Joe Paterno Returning to Penn State, Seriously.

None
facebooktwitter

Paterno is a great man. His accomplishments are incredible, but even greatness succumbs to age. He’s not involved with the team. He doesn’t wear a headset. He’s not recruiting. He’s not devising schemes. He’s not running practice drills. People cringe when he climbs up stadium steps or behind the steering wheel. Paterno survives interviews and press conferences because it would be indecent to press him for names or details. Him “sounding sharp” on a particular day is noteworthy.

Penn State may win 10 games next year, but it will be because his assistants found creative ways to work around him.
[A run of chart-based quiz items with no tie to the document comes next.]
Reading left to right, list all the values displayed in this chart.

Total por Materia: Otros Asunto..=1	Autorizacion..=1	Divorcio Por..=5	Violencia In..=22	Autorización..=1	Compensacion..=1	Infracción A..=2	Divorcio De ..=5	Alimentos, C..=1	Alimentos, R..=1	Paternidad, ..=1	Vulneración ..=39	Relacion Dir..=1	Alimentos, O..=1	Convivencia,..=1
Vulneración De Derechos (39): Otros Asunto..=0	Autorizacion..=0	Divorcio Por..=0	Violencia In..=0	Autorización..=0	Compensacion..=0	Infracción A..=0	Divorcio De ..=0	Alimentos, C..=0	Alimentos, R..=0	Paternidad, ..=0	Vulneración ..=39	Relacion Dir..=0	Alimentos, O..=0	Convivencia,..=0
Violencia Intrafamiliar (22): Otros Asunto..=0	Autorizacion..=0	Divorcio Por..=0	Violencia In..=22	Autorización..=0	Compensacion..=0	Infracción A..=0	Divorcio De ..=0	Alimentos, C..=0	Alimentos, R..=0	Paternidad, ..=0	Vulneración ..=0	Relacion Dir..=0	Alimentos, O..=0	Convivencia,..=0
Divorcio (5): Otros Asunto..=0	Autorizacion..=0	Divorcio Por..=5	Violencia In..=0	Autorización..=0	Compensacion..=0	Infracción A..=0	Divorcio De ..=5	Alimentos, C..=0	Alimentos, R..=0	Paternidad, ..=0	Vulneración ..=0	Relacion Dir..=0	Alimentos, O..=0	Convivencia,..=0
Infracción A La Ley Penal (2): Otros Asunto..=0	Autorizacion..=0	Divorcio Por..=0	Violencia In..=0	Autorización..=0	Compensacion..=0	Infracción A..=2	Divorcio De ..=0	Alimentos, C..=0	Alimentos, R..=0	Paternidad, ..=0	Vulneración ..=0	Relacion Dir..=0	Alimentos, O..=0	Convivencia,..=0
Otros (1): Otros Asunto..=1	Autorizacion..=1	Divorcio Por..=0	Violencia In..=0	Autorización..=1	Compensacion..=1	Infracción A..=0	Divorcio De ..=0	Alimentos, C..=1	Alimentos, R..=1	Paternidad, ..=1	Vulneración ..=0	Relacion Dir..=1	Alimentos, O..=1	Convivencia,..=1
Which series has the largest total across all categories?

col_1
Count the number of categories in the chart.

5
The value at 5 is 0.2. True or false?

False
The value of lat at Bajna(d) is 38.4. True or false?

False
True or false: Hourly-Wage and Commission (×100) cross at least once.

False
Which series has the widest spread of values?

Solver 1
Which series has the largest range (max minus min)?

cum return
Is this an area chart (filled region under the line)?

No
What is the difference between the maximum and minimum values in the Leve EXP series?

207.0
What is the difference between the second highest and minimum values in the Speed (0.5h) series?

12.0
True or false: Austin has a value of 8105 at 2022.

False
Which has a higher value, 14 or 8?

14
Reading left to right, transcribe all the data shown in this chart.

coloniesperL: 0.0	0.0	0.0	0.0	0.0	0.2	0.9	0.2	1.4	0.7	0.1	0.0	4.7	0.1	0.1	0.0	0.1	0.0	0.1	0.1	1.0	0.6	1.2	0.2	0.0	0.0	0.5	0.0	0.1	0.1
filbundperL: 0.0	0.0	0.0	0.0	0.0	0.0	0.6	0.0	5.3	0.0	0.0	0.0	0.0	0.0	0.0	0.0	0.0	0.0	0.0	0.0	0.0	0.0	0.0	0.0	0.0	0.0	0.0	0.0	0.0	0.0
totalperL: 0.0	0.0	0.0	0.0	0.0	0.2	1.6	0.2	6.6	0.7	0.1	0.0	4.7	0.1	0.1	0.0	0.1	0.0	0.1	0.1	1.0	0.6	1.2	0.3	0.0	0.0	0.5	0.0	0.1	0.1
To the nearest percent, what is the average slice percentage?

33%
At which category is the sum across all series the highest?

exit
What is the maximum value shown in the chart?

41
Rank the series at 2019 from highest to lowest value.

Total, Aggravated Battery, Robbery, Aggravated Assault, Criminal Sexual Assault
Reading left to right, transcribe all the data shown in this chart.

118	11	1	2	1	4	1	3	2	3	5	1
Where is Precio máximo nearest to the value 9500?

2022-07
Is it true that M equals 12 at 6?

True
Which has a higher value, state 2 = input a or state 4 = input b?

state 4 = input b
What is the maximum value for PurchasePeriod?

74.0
Paterno has earned the right to decide his departure, but he has to handle that right responsibly. It’s not just about him. He is leaving former players, assistants and fans in a state of suspended animation. Greg Schiano turned down jobs at Michigan and Miami. Al Golden may do the same. Lloyd Carr began as an assistant at Eastern Michigan, had his entire coaching career and retired in the time Tom Bradley has been an assistant at PSU.

Fans see a program with elite potential that hasn’t updated the offensive playbook in 20 years and can no longer land top Pennsylvania recruits. This year, they have hardly had any recruits.

Paterno built Penn State’s program, but he has ceased being an accountable steward for it. The young, improving team is not an incentive to stay. It’s the opportune time to transition smoothly. Paterno hasn’t planned for his succession. He has “not thought about” his inevitable retirement, at 84. That’s not perseverance or competitive zeal. It’s egotism.

Joe Paterno has been at Penn State forever. He’s outlasted anyone with the gravitas to fire him. He has been a mentor and influential figure to everyone affiliated with the program. He has no clothes and no one has the heart to tell him. The situation won’t be handled delicately. It just won’t be handled.